You might think that when he interrupts your story mid-sentence to tell you about his day, he is reverting to traditional domestic gender roles in which the man talks and the woman listens. You might wonder if the fact that he argues against your point before you have finished making it means that he is culturally conditioned to believe he is always right. You might realize that, when he dominates an argument about one of your experiences, it’s because he is inclined to believe women are liars. But you’d be wrong. If he’s going to admit to any rudeness, you have to admit to exactly the same amount, because there were a few times when you were the one who talked over him. See, soft sexism doesn’t exist because he has evidence that you’re just as bad.
That time your doctor called while he was telling you about what he’s 70% sure was a Dave Franco sighting.
You hung up on him after a couple of attempts to interrupt his story, and he will never let you forget it. Next time you want to ask him why he won’t take your lived female experience at face value, remember that hey, you’re not so innocent yourself.
When you interrupted his story about his fraternity days at dinner with your parents.

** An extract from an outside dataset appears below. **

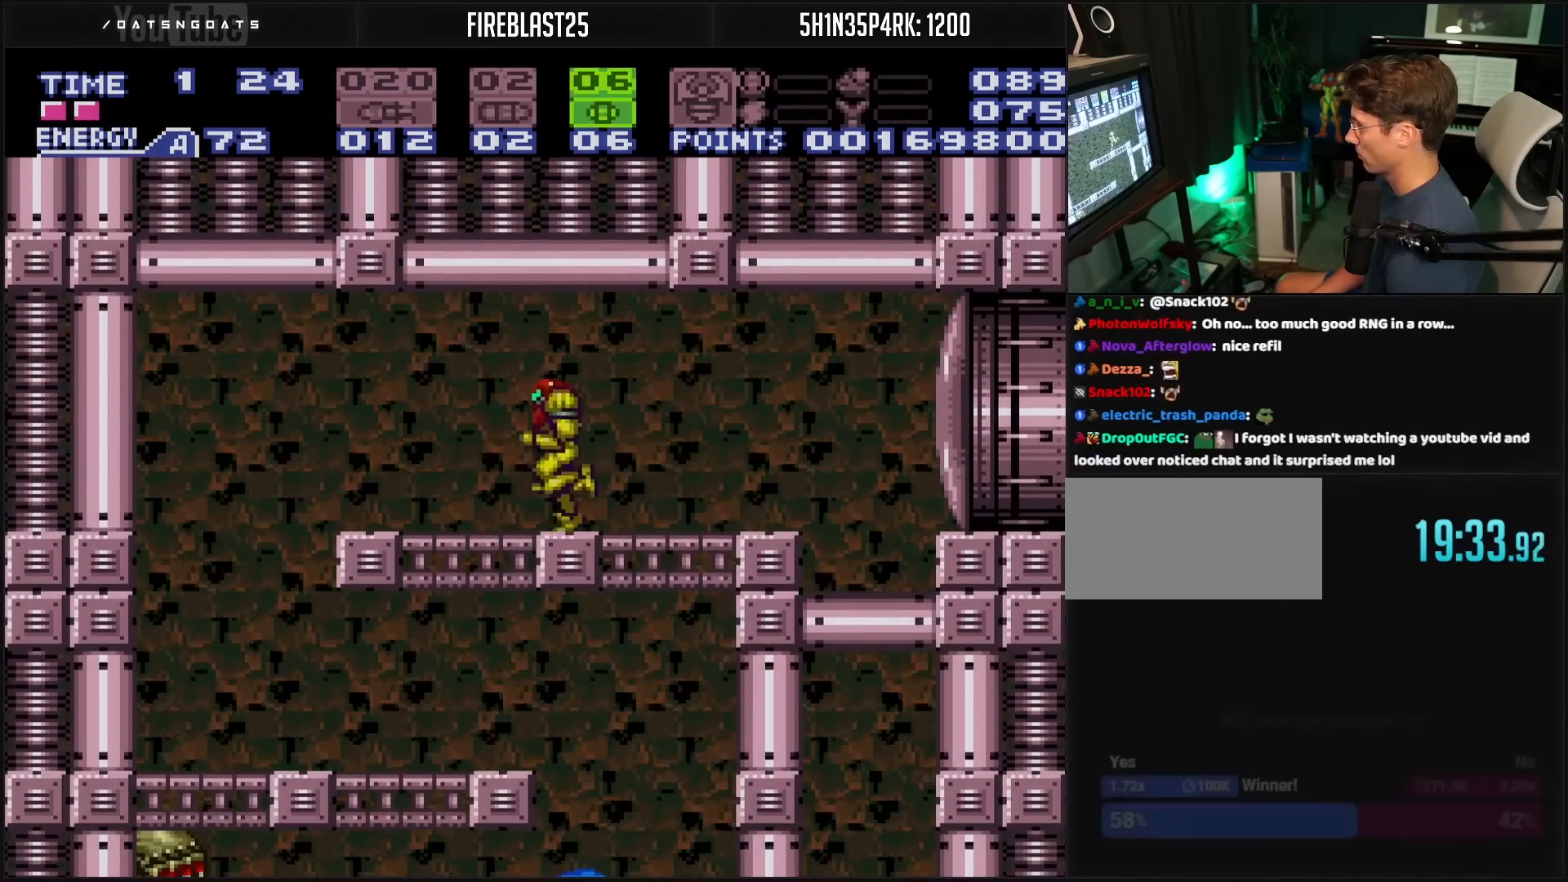
{"buttons": ["B"], "events": [[250, "DPAD_LEFT", "up"], [283, "DPAD_RIGHT", "down"], [383, "DPAD_RIGHT", "up"], [483, "DPAD_DOWN", "down"], [500, "DPAD_DOWN", "up"]]}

The fact that he was high crucial to the story, which your parents would have really appreciated if you had let him finish. The fact that you put your hand on his knee and said, “Babe, maybe later,” before launching into your own story is proof that human beings are equally rude to one another, regardless of gender. Not everything has to be a big social issue so maybe just relax?! Weed is sort of legal now; why are your parents so uptight about it?
When you corrected him in front of his friends.
They were having a good time discussing politics; why did you have to pipe up to clarify Hillary Clinton’s voting record? Don’t be so selfish; he doesn’t put you down in front of your friends to assert his masculine dominance—he just does it to add context, which you’ve totally done to him! And Hillary seems like a bitch anyway.
When you asked him to clarify his point yesterday.
He was on a roll, and you totally killed the vibe by stopping him to make sure you understood what he was saying. You don’t have to go all SJW on him when he tells you to calm down while talking about something you care about; you’ve totally invalidated his points too. So suck it! Haha, just kidding. But do.
That one time a couple weeks ago.
You don’t quite remember what he’s talking about, especially since he can’t seem to provide any specifics, but that’s just further proof that you don’t care about his feelings. See, he doesn’t shout down your arguments because you’re a woman. That kind of thing might have happened in the ‘50s, but not in 2015. In 2015, ladies shout at dudes too, okay? It’s just how things work. Does he really need to explain this again?
When you stopped his rant to tell him that he keeps interrupting you just now.
The GamerGaters had some valid points, just bad execution, and you asking him why he kept interrupting your points about harassment completely derailed his argument. Just to play devil’s advocate, maybe you were so emotionally invested that you were actually being the dominant one. Just something to think about.
Now that you’ve admitted that you do occasionally interrupt him, the two of you can enjoy the equal playing field available to men and women in 2015, if you would just shut up and let him describe it to you.